Record-setting WFSE/AFSCME union contracts aim to make workplaces safer, improve services and reverse a 20-year staffing crisis.
In 2002 there were just over 6 million Washington residents and 63,975 general government employees (state workers excluding higher education) available to provide them with services. By 2022, population had grown to 7.4 million residents, but the state employee headcount hadn’t kept pace at just over 67,000.
That’s a 26 percent increase in population over the last 20 years and just a 5 percent increase in state employee headcount.
These numbers tell a story:
Increasing assaults on the job, mandatory overtimes and burnout for public workers, and frustration from Washingtonains as fewer workers are available to provide them with the services they depend on.

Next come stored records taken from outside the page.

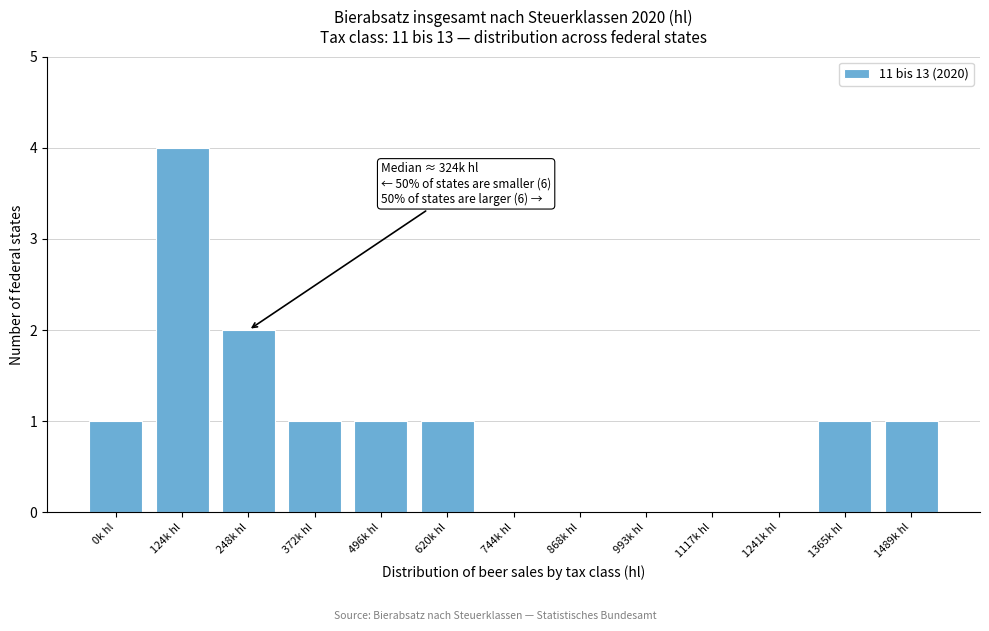

Reading left to right, list all the values displayed in this chart.

0k hl=1	124k hl=4	248k hl=2	372k hl=1	496k hl=1	620k hl=1	744k hl=0	868k hl=0	993k hl=0	1117k hl=0	1241k hl=0	1365k hl=1	1489k hl=1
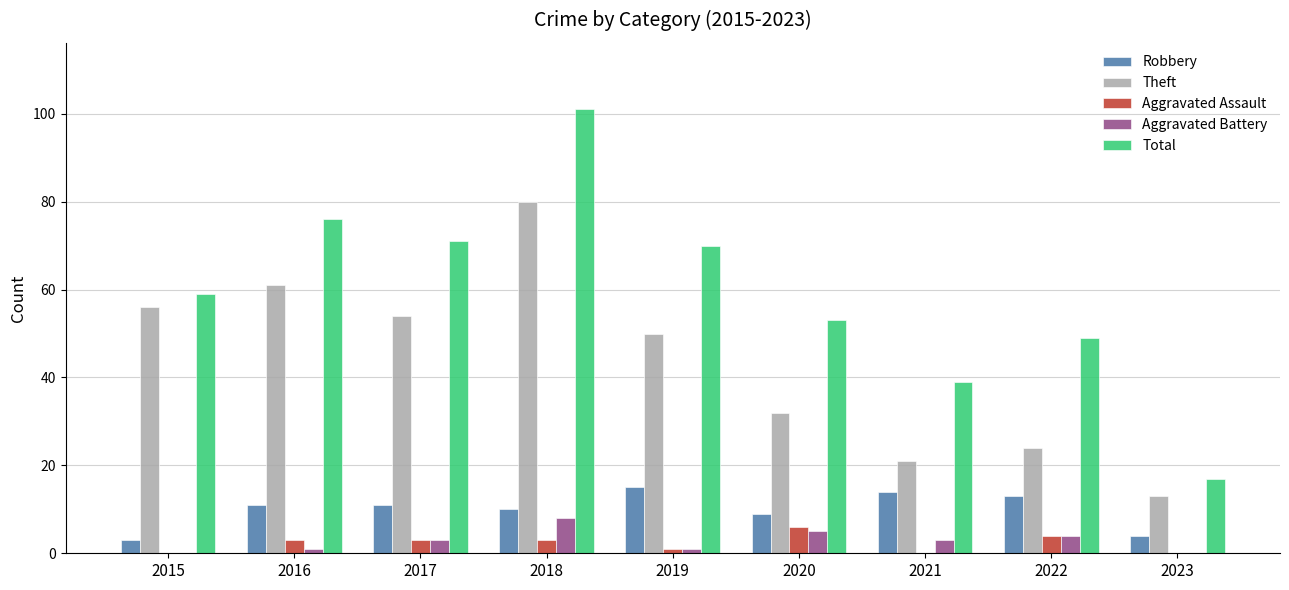

Does the chart contain stacked bars?

No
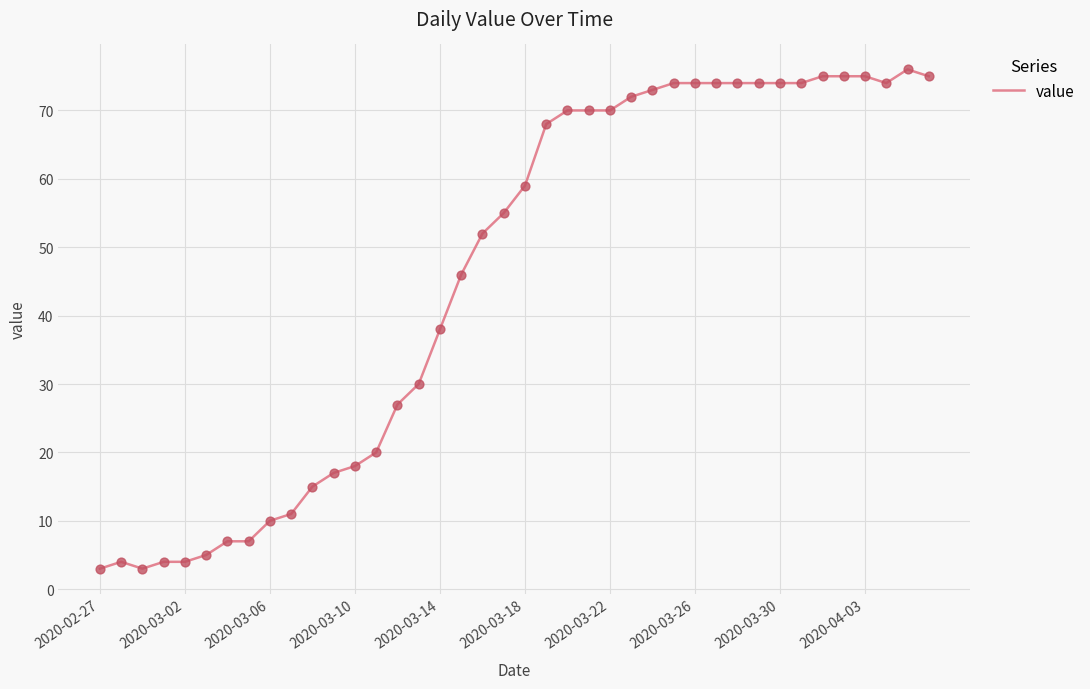

What is the greatest value displayed?

76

This staffing crisis is solvable.
The state’s own 2022 salary survey found that public worker compensation lags the market by over 16%. This number is the average. The disparity is even greater in many job classifications.
This was the message the 46,000 public workers represented by AFSCME Council 28/Washington Federation of State Employees (WFSE) took to the state when negotiating their 2023-25 union contracts and to their elected officials during the 2023 Legislative Session.

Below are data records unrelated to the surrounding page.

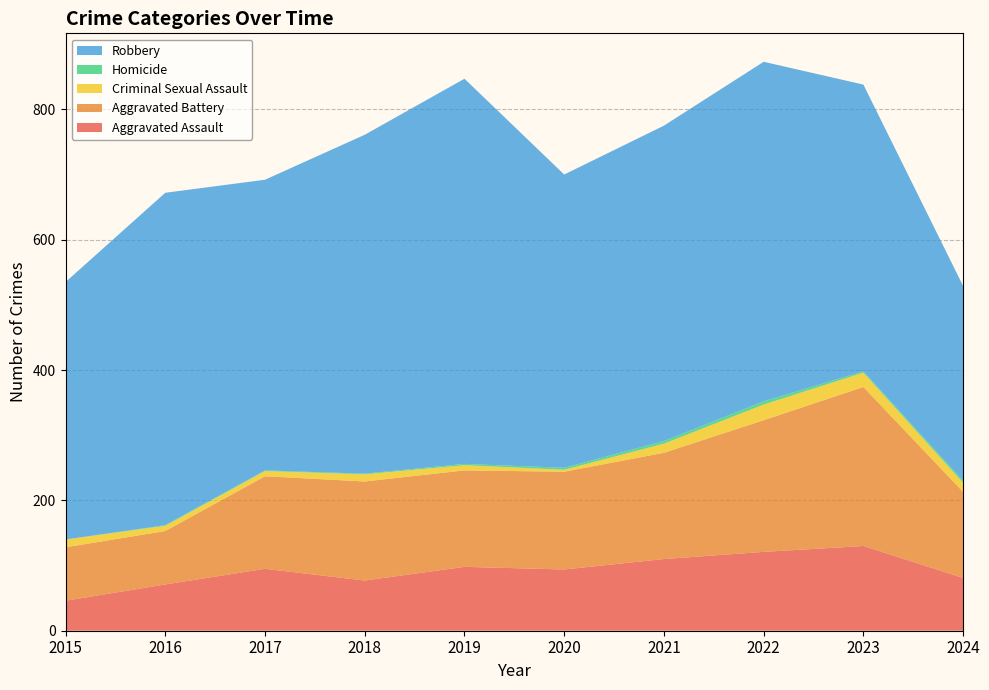

Reading left to right, transcribe all the data shown in this chart.

Aggravated Assault: 2015=46	2016=71	2017=95	2018=77	2019=98	2020=94	2021=110	2022=121	2023=130	2024=81
Aggravated Battery: 2015=82	2016=82	2017=142	2018=152	2019=148	2020=150	2021=163	2022=202	2023=244	2024=132
Criminal Sexual Assault: 2015=12	2016=8	2017=8	2018=11	2019=8	2020=3	2021=14	2022=24	2023=22	2024=14
Homicide: 2015=0	2016=1	2017=1	2018=1	2019=2	2020=3	2021=4	2022=5	2023=2	2024=3
Robbery: 2015=395	2016=510	2017=446	2018=520	2019=591	2020=450	2021=484	2022=521	2023=440	2024=299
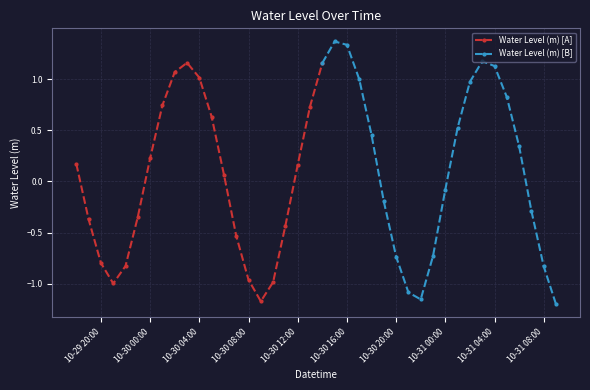

What is the label of the 6th point from the left?

2024-10-29 23:00:00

The message was received. Many WFSE contracts include the largest compensation packages ever negotiated.
The General Government contract, which includes workers from most state agencies and is the largest represented by WFSE, includes a 7 percent across the board cost-of-living adjustment for everyone covered under the contract, two lump-sum payments of $1000 each, and targeted raises for 185 job classes with significant recruitment and retention issues.
“This contract will help me do my work, which directly supports the communities and Tribes of Washington,” said Henry Bell, a WFSE member and Environmental Planner at the Department of Ecology. “We help plan for climate change and sea level rise, address erosion and flooding, and build a resilient, thriving future.”
Henry Bell, a WFSE member at the Dept. of Ecology
Additionally, those who work on-site in 24/7 direct care facilities won an additional 5% raise. Workers in the WFSE Department of Corrections bargaining unit successfully negotiated an average raise of 23% to address significant safety and recruitment and retention issues.
Days after the contract was funded by the Legislature, union members and elected officials gathered at Western State Hospital for Workers’ Memorial Day to celebrate the new contract and highlight the need for safe staffing levels.
“I come out here because this is the most dangerous worksite in our state,” said Senator Steve Conway (LD 29), motioning to the flags in the ground, each of which represented an assault on a staff member. “These are 255 assaults. 255 of your brothers and sisters were working in this hospital and were assaulted. I understand in that contract there is language to address the crisis you face in terms of staffing. Inadequate staffing is at the heart of these assaults. Inadequate staffing is at the heart of a lot of the problems our state is facing.”
Senator Steve Conway, center, at the WFSE Local 793 Workers Memorial Day event
“We need to make sure that every single one of you that works here goes home in the same condition that you arrived in,” said WFSE President Mike Yestramski, who is a Psychiatric Social Worker at Western State Hospital. “We’ve all seen our coworkers injured here. Most of us, unfortunately, have experienced it ourselves. We are going to fight and raise awareness about this issue until our injury number is at zero. One is too many.”
WFSE President Mike Yestramski, a psychiatric social worker at Western State Hospital
“I’m hoping that we are able to recruit and retain people with this new contract,” said Bobbie Appleton, a WFSE Steward who works nearby as a security guard at the DSHS’s Special Commitment Center, a specialized mental health treatment facility for sexually violent predators located on McNeil Island. “It would mean a lot to me. Right now we have people working double shifts, working overtime, trying to maintain that level of safety. And at times they’re tired. And that’s dangerous in itself.”
Bobbie Appleton, a WFSE member who works at the Special Committment Center as a security guard
Unfair Tax System Still Needs Work
These contracts will make real, lasting improvements to the safety and wellbeing of both workers and the public, but there will always be unmet needs with the current revenue structure. Experts consider Washington state the most regressive state in terms of taxation. Those who make the least carry the heaviest tax burden.
Although there were several bills introduced, the Legislature failed to adopt any new revenue proposals aimed at making Washington’s tax system more fair and equitable.
There are signs of progress, however. In March, the Washington Supreme Court upheld the 7% capital gains tax that the Legislature approved in 2021. It is projected to raise about $500 million per year for public education and child care programs.